Grant: I’ve been thinking about that a lot. I’ve worked with lots of customers helping them build dashboards, and the number one challenge is that there’s just too much data. There’s so many charts and metrics and everything else. And so I find that it’s really helpful to give your dashboards a bit of personality. So I wanted to tell you about three personalities for dashboards, that I just made up, that are helpful for me.
Number one is a dashboard that I like to call The Companion. This is a dashboard that you take with you to a meeting, like a weekly meeting or a quarterly board deck or something like that where the metrics kind of stay the same over and over again and you have it down. That’s a companion dashboard, okay?
Number two is the Explorer dashboard. This is a dashboard that takes one concept and explores it from many different angles. An example would be like campaign ROI. So let’s look at ROI over time. Let’s look at it by different marketing channels. Let’s look at it by different reps, by different accounts and see how the data comes out differently.

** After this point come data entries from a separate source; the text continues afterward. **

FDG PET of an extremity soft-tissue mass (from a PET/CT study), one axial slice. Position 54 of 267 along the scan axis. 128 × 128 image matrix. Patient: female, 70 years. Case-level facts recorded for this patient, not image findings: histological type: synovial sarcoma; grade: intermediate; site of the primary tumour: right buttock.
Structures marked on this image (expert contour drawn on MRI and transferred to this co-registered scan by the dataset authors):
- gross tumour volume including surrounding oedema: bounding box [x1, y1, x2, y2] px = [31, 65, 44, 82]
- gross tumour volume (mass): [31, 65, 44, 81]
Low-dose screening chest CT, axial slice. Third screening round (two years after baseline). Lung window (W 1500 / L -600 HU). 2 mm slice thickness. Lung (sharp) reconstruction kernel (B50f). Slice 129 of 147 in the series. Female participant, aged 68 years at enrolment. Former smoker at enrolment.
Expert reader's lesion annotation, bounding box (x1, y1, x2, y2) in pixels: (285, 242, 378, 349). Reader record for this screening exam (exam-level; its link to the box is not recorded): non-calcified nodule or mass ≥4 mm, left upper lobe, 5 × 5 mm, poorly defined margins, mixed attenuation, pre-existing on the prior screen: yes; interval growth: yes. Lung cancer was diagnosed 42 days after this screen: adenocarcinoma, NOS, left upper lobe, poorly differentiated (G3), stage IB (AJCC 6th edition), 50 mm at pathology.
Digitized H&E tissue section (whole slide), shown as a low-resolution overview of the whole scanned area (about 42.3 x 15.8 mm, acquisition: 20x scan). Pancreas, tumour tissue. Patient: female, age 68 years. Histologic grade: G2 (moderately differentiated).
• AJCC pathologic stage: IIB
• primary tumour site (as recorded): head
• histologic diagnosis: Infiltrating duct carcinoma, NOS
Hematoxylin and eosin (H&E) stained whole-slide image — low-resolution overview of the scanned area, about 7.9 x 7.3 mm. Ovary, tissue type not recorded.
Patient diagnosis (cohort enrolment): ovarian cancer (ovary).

And then the final one, this is when you become a master dash boarder, is the Dashboard Storyteller. It’s when you can tell a story with a dashboard, and the key there is, like in any story, is to arrive at something unexpected. So the place to deploy the Storyteller Dashboard is if you have a really complicated, messy metric that if you just show to someone they wouldn’t be able to understand. So the way to approach it is to tell a story instead, and to start with something that everyone understands, and then say, “Oh, if you believe this then it’s gonna be easy for you to believe this other thing, and if you believe that then this other thing is also true,” and slowly build it up to that non-intuitive, complicated mess of a chart. And by the time you get there it will make sense, and that’s where the Storyteller Dashboard is really powerful.
So there’s the three ways in which I fool myself into organizing data when we’re building dashboards.
Brandon: The Companion…
Grant: The Companion.
Brandon: The Explorer…
Grant: The Explorer.
Brandon: And, The Storyteller.
Grant: And, The Storyteller.
Brandon: I love it. Great. Thank you so much, Grant.